Working Wider

Lean Into the Future

In the word’s of Hollywood’s Jack Bauer from 24,
the events you are about to see happen in real-time

3028351619_c17175eab6We live in the moment.  It’s the only reality we have.  We can be trapped by it as well.  When we are trapped, we hang on to the moment.  We repeat it.  It’s the exaggerated hell of Bill Murray’s Ground Hog Day … all over again.

To work wider, we have to think wider.  To think wider, we have to imagine wider.  We have to stretch the tether beyond the present.  We have to learn and then look away from the past.

What would we do if there was no Internet?  Mike McCue asked this and invented Flipboard, the first app that uses the transcendent power of Apple’s iPad.

What if there were no PCs?  Ray Ozzie, the visionary behind Lotus Notes leaves Microsoft with a rope-a-dope punch that asks us to comprehend a world filled with continuously connected, disposable devices.

What if there were no us?  Alan Weisman asked how would nature respond if we weren’t here in The World Without Us.  It appears that everything else thrives.  Could that suggest how we might alter our presence on the planet?

What if there were no patents?  Patent protection has grown far beyond its original intentions.  Apple’s iPhone success has evoked a spat of lawsuits that will consume minds and money over what?  Are we trying to roll back innovation or stimulate it?

What if there was no fear?  Fear straps us to what we have and might lose rather than what we could create and gain.   Fear is 10% unemployment.  Fear is bulging debt.  Fear is getting passed and not having what it takes to bridge up to the leaders.

Clutching tightly to the present only works when the world stops changing.  That’s not happening.

Leaning into the future thrives on optimism.  It’s looking forward to the next sunrise rather than blurting “thank god, today is over”.  It’s seeing more in front of you than behind you.

For us mortals, the cycle of life biases us to conserve as we age.  Get out of stocks and into fixed income.  Watch your step so you don’t fall.  Protect our existing business model.  Do another derivative.  Bring back television’s Hawaii Five 0 and the Defenders.

It’s too bad we’re not immortal.  Then there would always be more in front!

This election is really about the emotions of change.  Our present isn’t that good, the future doesn’t look much better so many want to go back to the past.  The Tea Party wants to recreate a legacy; a way-of-life that’s no longer to be had.  We can’t go back to gas at $.39 a gallon no matter how much we drill.  We may dominate the world militarily; but it’s economics that rules and we’re not doing so well there.
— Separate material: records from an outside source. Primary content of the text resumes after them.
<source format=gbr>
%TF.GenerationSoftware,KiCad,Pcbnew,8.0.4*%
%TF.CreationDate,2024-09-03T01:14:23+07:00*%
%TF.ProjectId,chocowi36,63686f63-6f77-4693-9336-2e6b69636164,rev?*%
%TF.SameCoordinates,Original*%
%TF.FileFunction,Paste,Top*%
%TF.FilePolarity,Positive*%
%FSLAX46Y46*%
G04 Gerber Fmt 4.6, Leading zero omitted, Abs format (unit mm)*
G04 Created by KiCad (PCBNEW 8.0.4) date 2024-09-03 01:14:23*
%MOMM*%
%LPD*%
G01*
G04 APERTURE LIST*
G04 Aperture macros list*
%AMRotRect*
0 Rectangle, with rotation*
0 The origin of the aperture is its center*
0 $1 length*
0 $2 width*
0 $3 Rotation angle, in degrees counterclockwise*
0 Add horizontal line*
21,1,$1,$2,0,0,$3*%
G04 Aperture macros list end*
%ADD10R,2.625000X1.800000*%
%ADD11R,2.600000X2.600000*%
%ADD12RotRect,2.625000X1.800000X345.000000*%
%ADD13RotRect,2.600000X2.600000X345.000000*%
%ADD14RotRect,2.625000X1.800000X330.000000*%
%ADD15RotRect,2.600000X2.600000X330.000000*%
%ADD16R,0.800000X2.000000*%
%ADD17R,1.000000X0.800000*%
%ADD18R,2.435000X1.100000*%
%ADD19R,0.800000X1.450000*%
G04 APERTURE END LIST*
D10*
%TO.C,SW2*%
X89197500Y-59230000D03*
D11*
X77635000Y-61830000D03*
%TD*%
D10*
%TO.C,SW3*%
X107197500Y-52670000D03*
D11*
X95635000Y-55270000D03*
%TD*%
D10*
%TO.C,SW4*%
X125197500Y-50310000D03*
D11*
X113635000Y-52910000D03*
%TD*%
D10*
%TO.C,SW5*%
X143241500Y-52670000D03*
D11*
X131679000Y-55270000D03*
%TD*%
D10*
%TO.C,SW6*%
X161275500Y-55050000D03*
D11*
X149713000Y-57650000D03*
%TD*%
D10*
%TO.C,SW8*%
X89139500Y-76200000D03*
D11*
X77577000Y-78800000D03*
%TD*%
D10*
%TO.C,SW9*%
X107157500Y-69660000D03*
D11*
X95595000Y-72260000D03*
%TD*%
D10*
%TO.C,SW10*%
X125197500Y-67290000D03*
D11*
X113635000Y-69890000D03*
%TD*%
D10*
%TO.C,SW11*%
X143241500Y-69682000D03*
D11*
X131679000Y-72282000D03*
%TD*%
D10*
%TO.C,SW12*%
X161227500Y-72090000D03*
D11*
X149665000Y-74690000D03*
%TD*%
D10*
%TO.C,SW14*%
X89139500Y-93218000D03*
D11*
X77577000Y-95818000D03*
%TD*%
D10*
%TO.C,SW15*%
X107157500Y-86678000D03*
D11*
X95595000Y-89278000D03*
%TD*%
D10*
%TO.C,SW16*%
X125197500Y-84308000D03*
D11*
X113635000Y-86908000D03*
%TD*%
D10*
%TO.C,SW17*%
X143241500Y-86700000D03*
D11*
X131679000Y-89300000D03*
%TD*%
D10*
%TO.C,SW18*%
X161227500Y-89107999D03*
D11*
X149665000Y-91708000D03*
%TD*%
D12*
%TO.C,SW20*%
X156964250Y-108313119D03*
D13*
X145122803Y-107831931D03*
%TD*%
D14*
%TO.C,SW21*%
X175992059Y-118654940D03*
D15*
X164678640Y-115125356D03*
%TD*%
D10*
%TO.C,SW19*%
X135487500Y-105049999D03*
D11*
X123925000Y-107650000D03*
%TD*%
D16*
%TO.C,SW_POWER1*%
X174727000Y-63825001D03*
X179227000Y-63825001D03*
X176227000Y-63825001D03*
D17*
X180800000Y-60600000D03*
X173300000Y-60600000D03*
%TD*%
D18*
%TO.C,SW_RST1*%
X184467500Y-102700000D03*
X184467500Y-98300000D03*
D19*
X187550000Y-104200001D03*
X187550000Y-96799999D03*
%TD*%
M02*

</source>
Why go back to a past that we can’t reach or afford?  Cut loose the overly rich public sector pension plans that ask us to pretend the future isn’t coming.
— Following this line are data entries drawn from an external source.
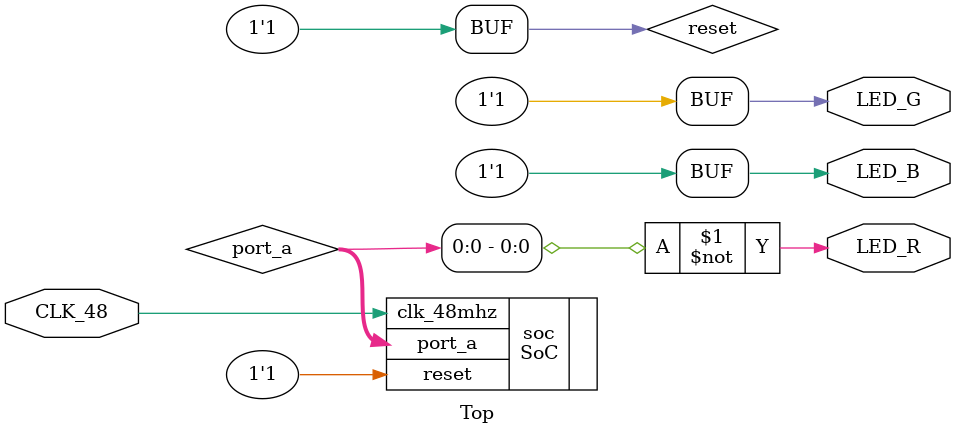
<source format=sv>

module Top
(
	input logic CLK_48,
	// Note: the default .lpf has the Red and Green backwards
	output logic LED_R,
	output logic LED_G,
	output logic LED_B
);

// logic [26:0] counter = 0;

assign LED_R = ~port_a[0];//~counter[23];
assign LED_G = 1'b1;//~port_a[1];
assign LED_B = 1'b1;//~port_a[2];

// always @(posedge CLK_48) begin
// 	counter <= counter + 1;
// end

logic reset = 1'b1;
logic [7:0] port_a;

SoC soc(
	.clk_48mhz(CLK_48),
	.reset(reset),
	.port_a(port_a)//,
	// .counter(counter)
);

endmodule

</source>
Initiative crafts the future.  We will repeat the present and the past if we don’t experiment.  We can’t predict success but not experimenting locks us in place.  Pick your fallen empire.  The secret sauce of America is transformation.

Questions like McCue’s, Ozzie’s and Weisman pull us over the next horizon.  They unleash the energy to envision a new future.

Those at the edges are doing this every day.  They lean forward without being distracted by those that whine about the past.  Each is a mini-Richard Branson selling tickets for their own version of space travel on Expedia while the sunset crowd re-writes their legacy.